--- EXERCISE GOAL ---
Here the job is to print only the lines from the one containing "Field of view (horizontal): 59.8°." to the end of the entries, both included, exactly as they stand, with pictures excluded.

Items from a data source:
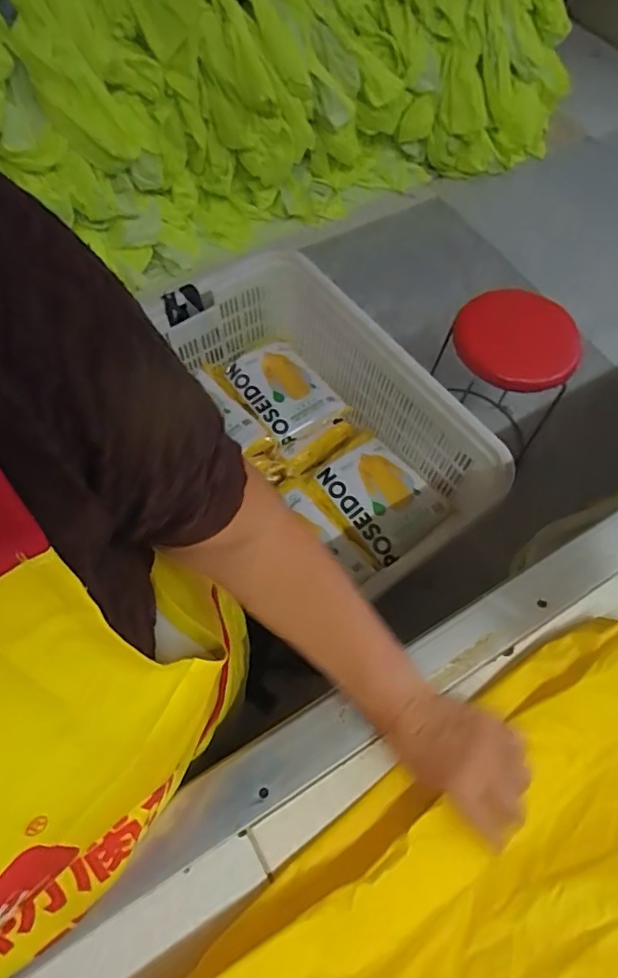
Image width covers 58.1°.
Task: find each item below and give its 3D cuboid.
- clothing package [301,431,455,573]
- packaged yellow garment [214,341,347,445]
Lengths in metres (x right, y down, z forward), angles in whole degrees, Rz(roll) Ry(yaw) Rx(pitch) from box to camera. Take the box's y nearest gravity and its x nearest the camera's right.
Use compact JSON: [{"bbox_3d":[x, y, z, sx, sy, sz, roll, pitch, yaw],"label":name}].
[{"bbox_3d":[0.154,0.004,1.303,0.234,0.070,0.318,-31,68,-17],"label":"clothing package"},{"bbox_3d":[-0.076,-0.258,1.433,0.206,0.045,0.282,-40,71,-21],"label":"packaged yellow garment"}]

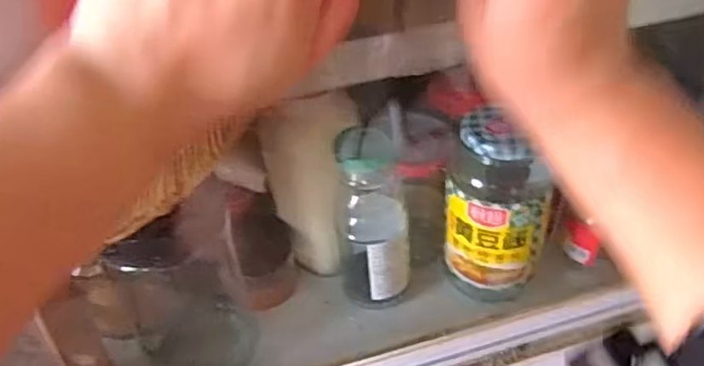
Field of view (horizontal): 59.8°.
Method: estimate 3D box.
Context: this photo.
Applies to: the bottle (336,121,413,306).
[{"bbox_3d":[0.018,0.040,0.503,0.056,0.172,0.052,-4,43,2],"label":"bottle"}]

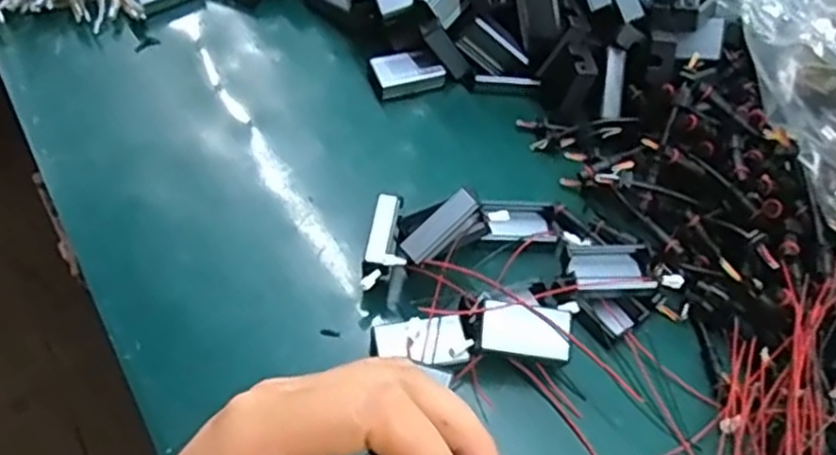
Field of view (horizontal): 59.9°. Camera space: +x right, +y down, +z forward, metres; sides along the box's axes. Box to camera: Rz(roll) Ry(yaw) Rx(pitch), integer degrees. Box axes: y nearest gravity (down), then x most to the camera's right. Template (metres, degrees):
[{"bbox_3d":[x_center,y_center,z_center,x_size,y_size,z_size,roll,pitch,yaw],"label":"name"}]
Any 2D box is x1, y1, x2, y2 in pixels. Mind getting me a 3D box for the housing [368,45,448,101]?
[{"bbox_3d":[-0.008,-0.115,0.535,0.051,0.017,0.032,-16,58,-13],"label":"housing"}]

--- WRITTEN ANSWER ---
Field of view (horizontal): 59.8°.
Method: estimate 3D box.
Context: this photo.
Applies to: the bottle (336,121,413,306).
[{"bbox_3d":[0.018,0.040,0.503,0.056,0.172,0.052,-4,43,2],"label":"bottle"}]

Field of view (horizontal): 59.9°. Camera space: +x right, +y down, +z forward, metres; sides along the box's axes. Box to camera: Rz(roll) Ry(yaw) Rx(pitch), integer degrees. Box axes: y nearest gravity (down), then x most to the camera's right. Template (metres, degrees):
[{"bbox_3d":[x_center,y_center,z_center,x_size,y_size,z_size,roll,pitch,yaw],"label":"name"}]
Any 2D box is x1, y1, x2, y2 in pixels. Mind getting me a 3D box for the housing [368,45,448,101]?
[{"bbox_3d":[-0.008,-0.115,0.535,0.051,0.017,0.032,-16,58,-13],"label":"housing"}]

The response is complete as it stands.